**Text extracted from whole pages**
• • • • • • •

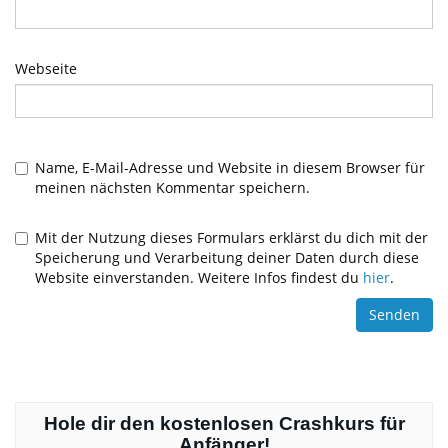
Webseite
Name, E-Mail-Adresse und Website in diesem Browser für
meinen nächsten Kommentar speichern.
Mit der Nutzung dieses Formulars erklärst du dich mit der
Speicherung und Verarbeitung deiner Daten durch diese
Website einverstanden. Weitere Infos findest du
hier
.
Hole dir den kostenlosen Crashkurs für
Anfänger!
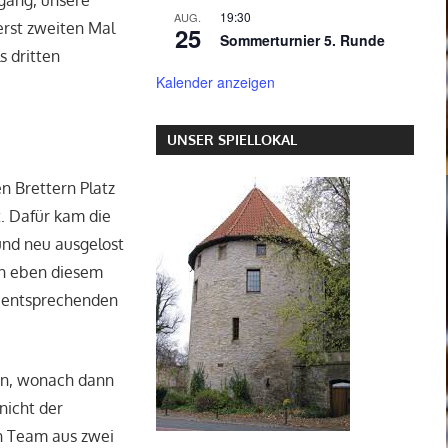
gang, unsere
19:30
AUG.
erst zweiten Mal
25
Sommerturnier 5. Runde
s dritten
Kalender anzeigen
UNSER SPIELLOKAL
n Brettern Platz
. Dafür kam die
 und neu ausgelost
 In eben diesem
n entsprechenden
en, wonach dann
nicht der
n Team aus zwei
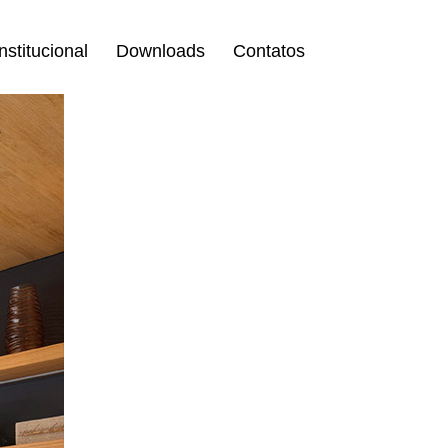
Institucional
Downloads
Contatos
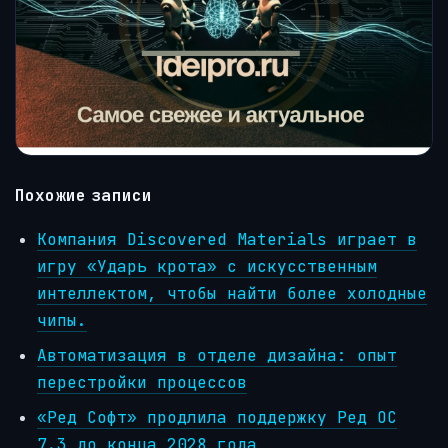
Похожие записи
Компания Discovered Materials играет в
игру «Ударь крота» с искусственным
интеллектом, чтобы найти более холодные
чипы.
Автоматизация в отделе дизайна: опыт
перестройки процессов
«Ред Софт» продлила поддержку Ред ОС
7.3 до конца 2028 года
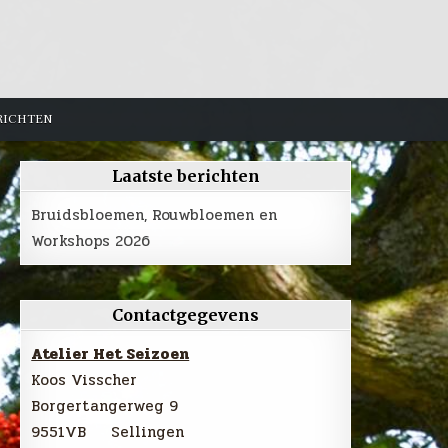
RICHTEN
Laatste berichten
Bruidsbloemen, Rouwbloemen en
Workshops 2026
Contactgegevens
Atelier Het Seizoen
Koos Visscher
Borgertangerweg 9
9551VB Sellingen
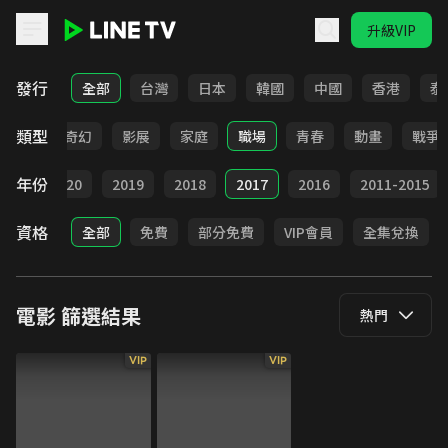
升級VIP
LINE TV - 電影
發行
全部
台灣
日本
韓國
中國
香港
泰
類型
懸疑
奇幻
影展
家庭
職場
青春
動畫
戰爭
年份
021
2020
2019
2018
2017
2016
2011-2015
資格
全部
免費
部分免費
VIP會員
全集兌換
電影
篩選結果
熱門
VIP
VIP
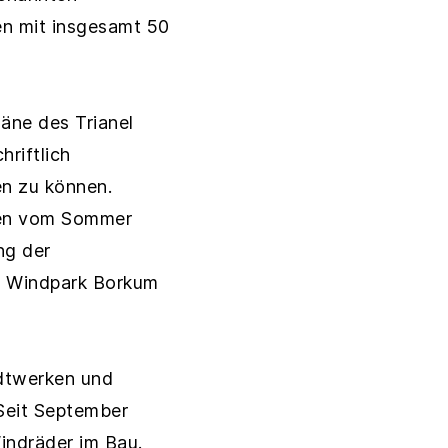
en mit insgesamt 50
äne des Trianel
riftlich
en zu können.
agen vom Sommer
ng der
el Windpark Borkum
adtwerken und
Seit September
indräder im Bau.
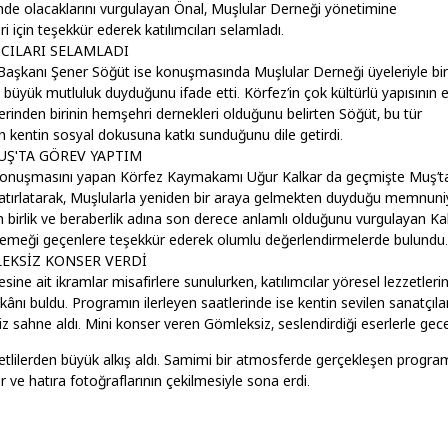
nde olacaklarını vurgulayan Önal, Muşlular Derneği yönetimine
ri için teşekkür ederek katılımcıları selamladı.
CILARI SELAMLADI
Başkanı Şener Söğüt ise konuşmasında Muşlular Derneği üyeleriyle bir
büyük mutluluk duyduğunu ifade etti. Körfez’in çok kültürlü yapısının 
erinden birinin hemşehri dernekleri olduğunu belirten Söğüt, bu tür
n kentin sosyal dokusuna katkı sunduğunu dile getirdi.
UŞ'TA GÖREV YAPTIM
onuşmasını yapan Körfez Kaymakamı Uğur Kalkar da geçmişte Muş’t
hatırlatarak, Muşlularla yeniden bir araya gelmekten duyduğu memnuni
ğin birlik ve beraberlik adına son derece anlamlı olduğunu vurgulayan Kal
emeği geçenlere teşekkür ederek olumlu değerlendirmelerde bulundu.
EKSİZ KONSER VERDİ
ne ait ikramlar misafirlere sunulurken, katılımcılar yöresel lezzetleri
ânı buldu. Programın ilerleyen saatlerinde ise kentin sevilen sanatçıla
iz sahne aldı. Mini konser veren Gömleksiz, seslendirdiği eserlerle gec
vetlilerden büyük alkış aldı. Samimi bir atmosferde gerçekleşen progra
er ve hatıra fotoğraflarının çekilmesiyle sona erdi.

• • • • • • •

**Assignment**
Reproduce the text from every page in the data above character for character, and leave the pictures out of your answer.

**Your response**
Webseite
Name, E-Mail-Adresse und Website in diesem Browser für
meinen nächsten Kommentar speichern.
Mit der Nutzung dieses Formulars erklärst du dich mit der
Speicherung und Verarbeitung deiner Daten durch diese
Website einverstanden. Weitere Infos findest du
hier
.
Hole dir den kostenlosen Crashkurs für
Anfänger!
gang, unsere
19:30
AUG.
erst zweiten Mal
25
Sommerturnier 5. Runde
s dritten
Kalender anzeigen
UNSER SPIELLOKAL
n Brettern Platz
. Dafür kam die
 und neu ausgelost
 In eben diesem
n entsprechenden
en, wonach dann
nicht der
n Team aus zwei
Institucional
Downloads
Contatos
Похожие записи
Компания Discovered Materials играет в
игру «Ударь крота» с искусственным
интеллектом, чтобы найти более холодные
чипы.
Автоматизация в отделе дизайна: опыт
перестройки процессов
«Ред Софт» продлила поддержку Ред ОС
7.3 до конца 2028 года
RICHTEN
Laatste berichten
Bruidsbloemen, Rouwbloemen en
Workshops 2026
Contactgegevens
Atelier Het Seizoen
Koos Visscher
Borgertangerweg 9
9551VB Sellingen
升級VIP
LINE TV - 電影
發行
全部
台灣
日本
韓國
中國
香港
泰
類型
懸疑
奇幻
影展
家庭
職場
青春
動畫
戰爭
年份
021
2020
2019
2018
2017
2016
2011-2015
資格
全部
免費
部分免費
VIP會員
全集兌換
電影
篩選結果
熱門
VIP
VIP
en mit insgesamt 50
äne des Trianel
riftlich
en zu können.
agen vom Sommer
ng der
el Windpark Borkum
adtwerken und
Seit September
indräder im Bau.
nde olacaklarını vurgulayan Önal, Muşlular Derneği yönetimine
ri için teşekkür ederek katılımcıları selamladı.
CILARI SELAMLADI
Başkanı Şener Söğüt ise konuşmasında Muşlular Derneği üyeleriyle bir
büyük mutluluk duyduğunu ifade etti. Körfez’in çok kültürlü yapısının 
erinden birinin hemşehri dernekleri olduğunu belirten Söğüt, bu tür
n kentin sosyal dokusuna katkı sunduğunu dile getirdi.
UŞ'TA GÖREV YAPTIM
onuşmasını yapan Körfez Kaymakamı Uğur Kalkar da geçmişte Muş’t
hatırlatarak, Muşlularla yeniden bir araya gelmekten duyduğu memnuni
ğin birlik ve beraberlik adına son derece anlamlı olduğunu vurgulayan Kal
emeği geçenlere teşekkür ederek olumlu değerlendirmelerde bulundu.
EKSİZ KONSER VERDİ
ne ait ikramlar misafirlere sunulurken, katılımcılar yöresel lezzetleri
ânı buldu. Programın ilerleyen saatlerinde ise kentin sevilen sanatçıla
iz sahne aldı. Mini konser veren Gömleksiz, seslendirdiği eserlerle gec
vetlilerden büyük alkış aldı. Samimi bir atmosferde gerçekleşen progra
er ve hatıra fotoğraflarının çekilmesiyle sona erdi.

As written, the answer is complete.